GPU Performance Optimization

Training and running large DNA language models can be computationally intensive. Optimizing GPU usage is key to achieving faster results and handling larger models. This guide covers several techniques to boost GPU performance within the DNALLM framework.

1. Mixed-Precision Training (FP16/BF16)

Mixed-precision training uses a combination of 16-bit (half-precision) and 32-bit (full-precision) floating-point types to speed up training and reduce memory usage.

The Problem

By default, models are trained using 32-bit precision (FP32). This provides high accuracy but consumes significant VRAM and can be slow on modern GPUs with specialized Tensor Cores.

How to Optimize

Modern GPUs (NVIDIA Ampere and newer) are highly optimized for 16-bit computations.

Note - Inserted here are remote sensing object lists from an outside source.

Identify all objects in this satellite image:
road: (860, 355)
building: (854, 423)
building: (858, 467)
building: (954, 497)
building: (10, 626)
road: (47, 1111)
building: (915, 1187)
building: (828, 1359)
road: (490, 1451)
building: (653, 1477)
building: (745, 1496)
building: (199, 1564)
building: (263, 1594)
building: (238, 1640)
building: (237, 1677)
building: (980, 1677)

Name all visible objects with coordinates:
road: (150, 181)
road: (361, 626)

  • FP16 (Half-Precision): Offers a significant speedup and memory reduction. It's a great general-purpose choice.
  • BF16 (Bfloat16): Offers a wider dynamic range than FP16, making it more stable for training large models, but requires Ampere or newer GPUs.

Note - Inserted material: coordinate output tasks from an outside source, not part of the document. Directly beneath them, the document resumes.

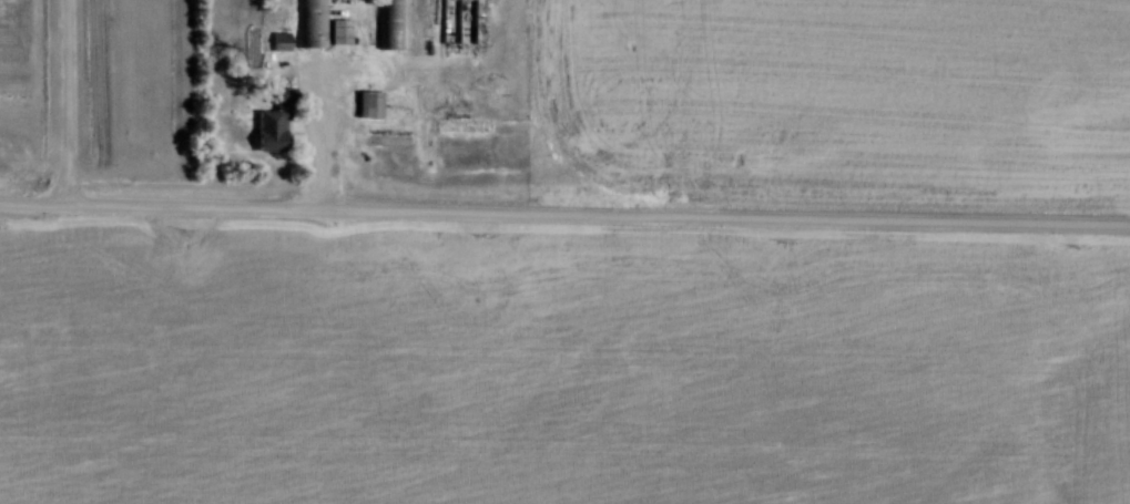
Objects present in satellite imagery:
building: (312, 22)
building: (392, 23)
building: (340, 31)
building: (281, 38)
crop: (89, 85)
crop: (856, 95)
building: (370, 102)
road: (68, 103)
building: (271, 128)
road: (323, 136)
road: (565, 211)
crop: (557, 367)

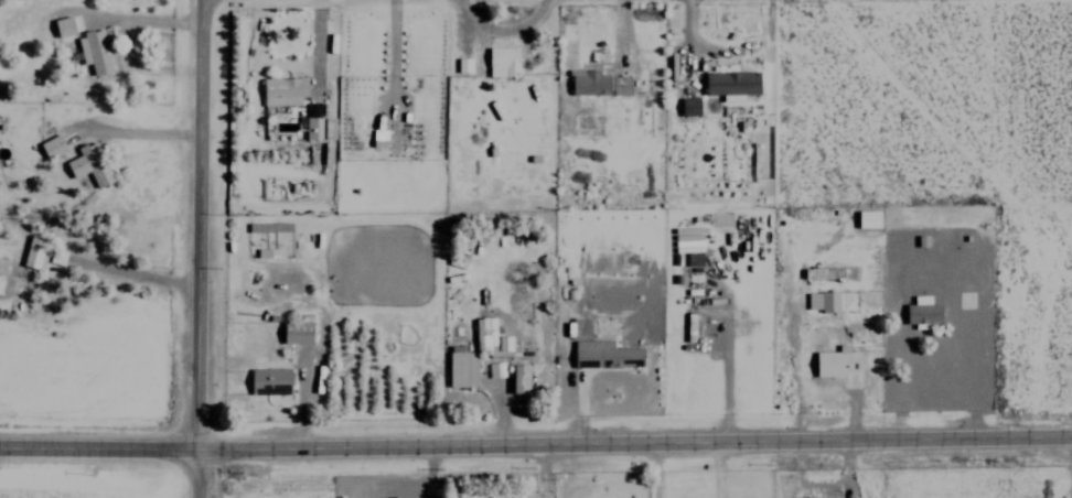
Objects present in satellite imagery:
building: (63, 26)
building: (94, 51)
building: (502, 61)
building: (463, 64)
building: (598, 83)
building: (732, 83)
building: (283, 90)
building: (689, 106)
building: (319, 127)
building: (52, 146)
building: (90, 164)
building: (868, 218)
road: (198, 224)
building: (35, 252)
building: (269, 253)
building: (2, 265)
building: (823, 272)
building: (0, 283)
building: (829, 301)
building: (923, 313)
building: (296, 332)
building: (485, 335)
building: (503, 343)
building: (605, 354)
building: (837, 361)
building: (461, 367)
building: (495, 369)
building: (520, 378)
building: (269, 381)
road: (535, 440)
road: (200, 473)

You can enable mixed-precision training in your DNALLM configuration file or via the command line.

Configuration (config.yaml):

training_args:
  fp16: true
  # Or for Ampere/Hopper GPUs:
  # bf16: true

CLI Argument:

dnallm finetune --fp16 ...
# Or
dnallm finetune --bf16 ...

2. Multi-GPU Training (DDP)

If you have access to multiple GPUs, you can use Data-Parallel training to significantly reduce training time.

The Problem

Training on a single GPU can be a bottleneck, especially with large datasets and models.

How to Optimize

The transformers.Trainer used by DNALLM seamlessly supports PyTorch's Distributed Data Parallel (DDP). It automatically distributes data batches across all available GPUs, computes gradients in parallel, and synchronizes them.

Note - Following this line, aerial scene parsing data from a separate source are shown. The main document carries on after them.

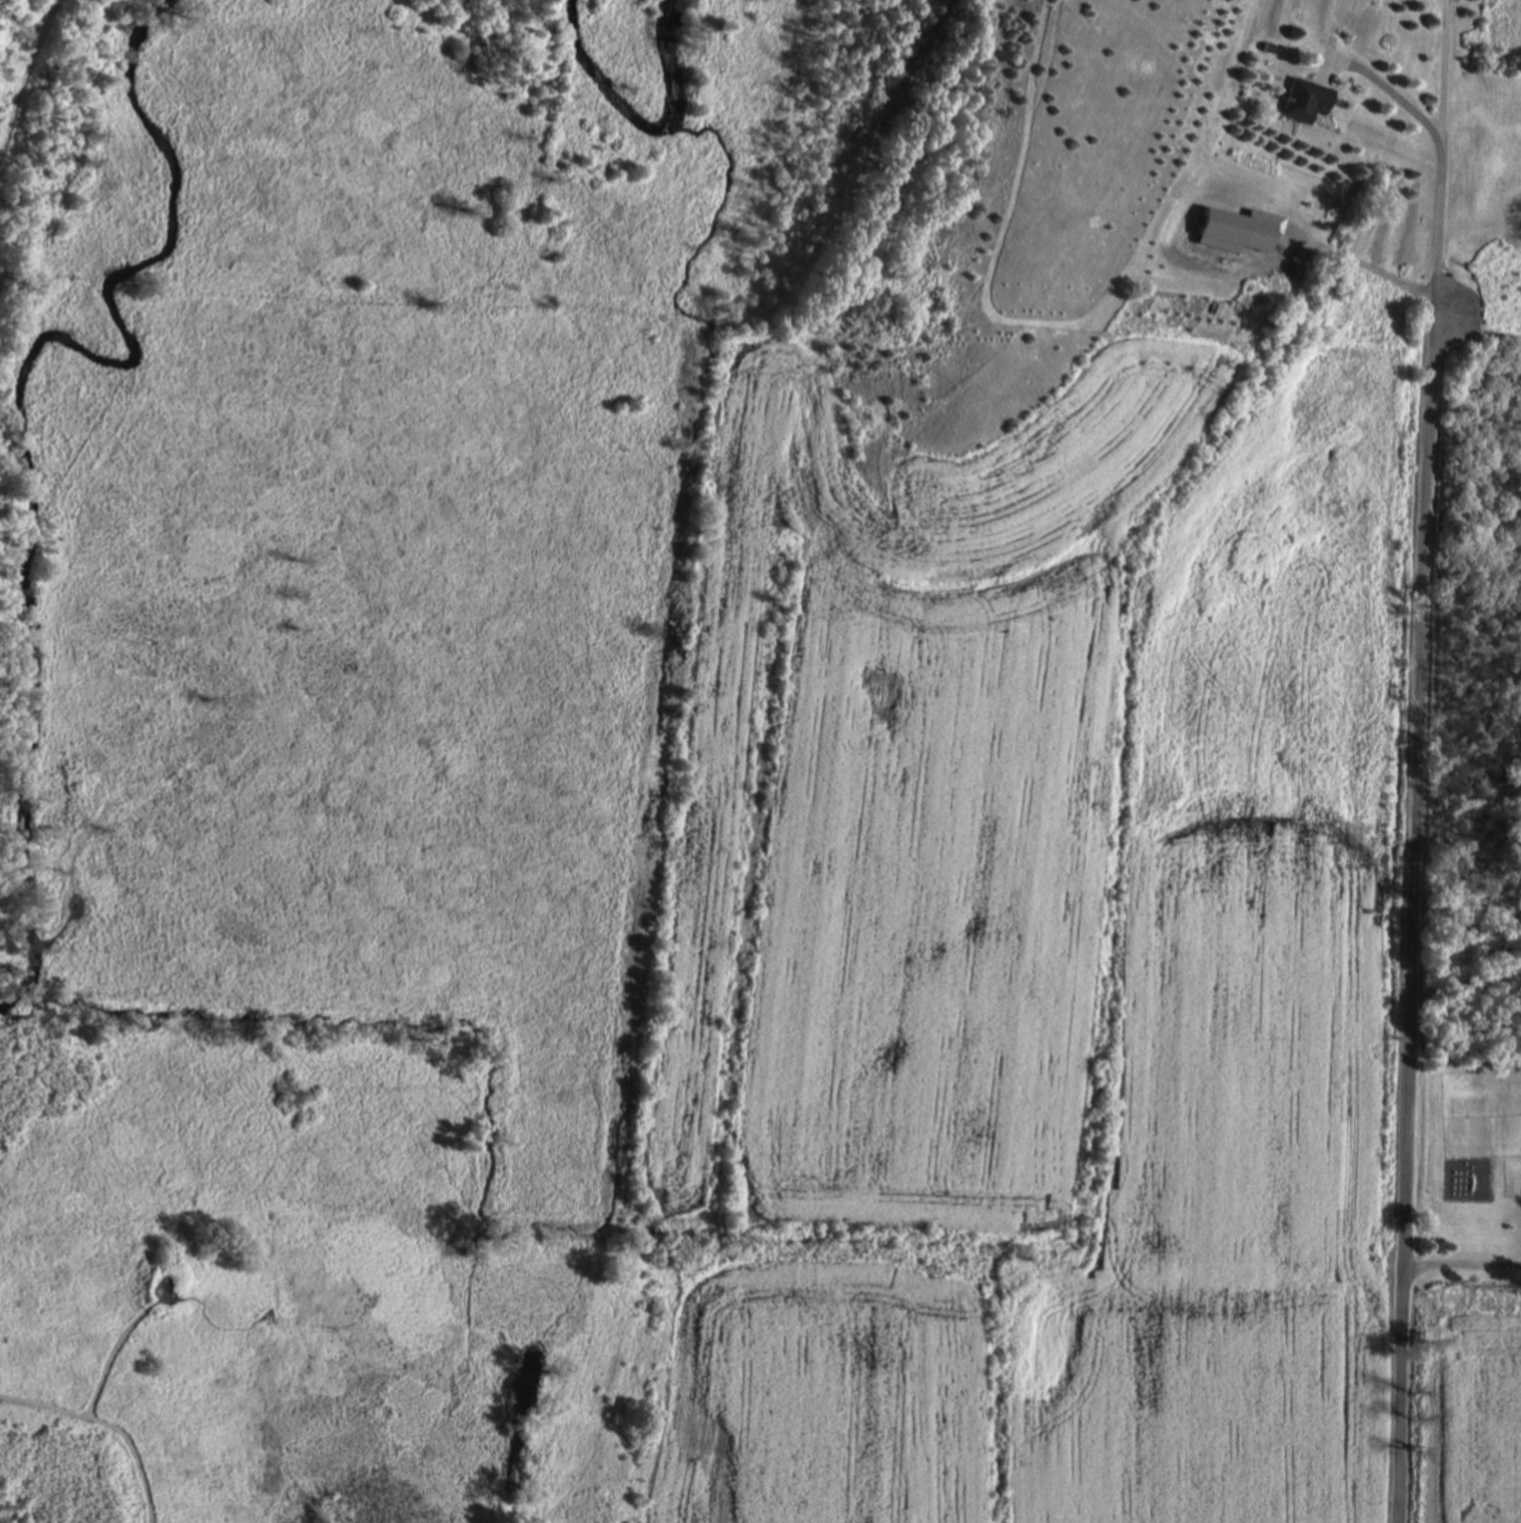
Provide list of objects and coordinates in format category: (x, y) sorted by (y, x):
road: (1439, 66)
road: (1385, 88)
building: (1306, 102)
road: (1434, 218)
road: (1366, 262)
road: (1417, 913)
road: (1464, 1261)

To enable multi-GPU training, simply run your training command using torchrun.

CLI Command:

# Assuming you have 4 GPUs available
torchrun --nproc_per_node=4 -m dnallm.cli.finetune --config_file /path/to/your/config.yaml

torchrun will handle the setup, and the Trainer will automatically detect the distributed environment. No changes to your configuration file are needed.

3. Using Flash Attention

For supported models, Flash Attention is a highly optimized attention implementation that is both faster and more memory-efficient than the standard implementation.

The Problem

The self-attention mechanism in Transformers has a quadratic memory and time complexity with respect to sequence length, making it a major bottleneck for long DNA sequences.

How to Optimize

Flash Attention re-orders the computation to reduce the number of memory read/write operations to HBM (High Bandwidth Memory).

Many modern models in the DNALLM ecosystem, such as HyenaDNA, Evo, and recent Llama variants, can use Flash Attention. You can enable it by installing the required package and setting the attn_implementation flag.

  1. Install Flash Attention:

    pip install flash-attn
    
    Note: flash-attn has specific CUDA and GPU architecture requirements. Please check its official repository.

  2. Enable in Configuration:

    model_args:
      attn_implementation: "flash_attention_2"
    

The Trainer will automatically use this implementation if the model architecture supports it.